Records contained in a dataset
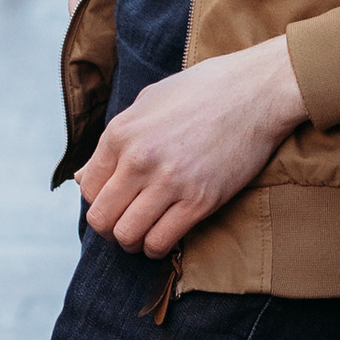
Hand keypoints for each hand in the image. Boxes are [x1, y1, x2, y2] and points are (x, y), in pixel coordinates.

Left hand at [78, 39, 306, 257]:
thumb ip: (114, 141)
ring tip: (143, 234)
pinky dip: (156, 248)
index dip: (99, 201)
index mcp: (121, 133)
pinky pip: (161, 241)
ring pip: (127, 235)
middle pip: (101, 218)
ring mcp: (169, 182)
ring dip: (132, 242)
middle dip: (109, 228)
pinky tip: (163, 238)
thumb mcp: (148, 102)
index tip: (116, 201)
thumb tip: (83, 176)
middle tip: (126, 223)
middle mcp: (139, 160)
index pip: (88, 189)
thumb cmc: (203, 91)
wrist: (255, 91)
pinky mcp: (199, 200)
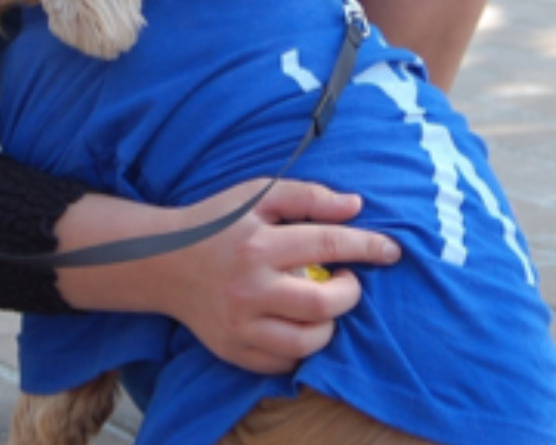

== Required work ==
Output the lines above verbatim, images excluded.

== Task result ==
Hand keypoints for each hand in the image. Boxes are [x1, y1, x2, y2] and points are (x, y), in pixel coordinates.

Left hand at [78, 39, 306, 257]:
thumb ip: (114, 141)
ring tip: (143, 234)
pinky dip: (156, 248)
index dip: (99, 201)
index mcp: (121, 133)
pinky pip: (161, 241)
ring pip: (127, 235)
middle pip: (101, 218)
ring mcp: (169, 182)
ring dip: (132, 242)
middle dip: (109, 228)
pinky tip: (163, 238)
thumb mcp: (148, 102)
index tip: (116, 201)
thumb tip: (83, 176)
middle tip: (126, 223)
middle mcp: (139, 160)
index pip: (88, 189)
thumb cmc: (203, 91)
wrist: (255, 91)
pinky mcp: (199, 200)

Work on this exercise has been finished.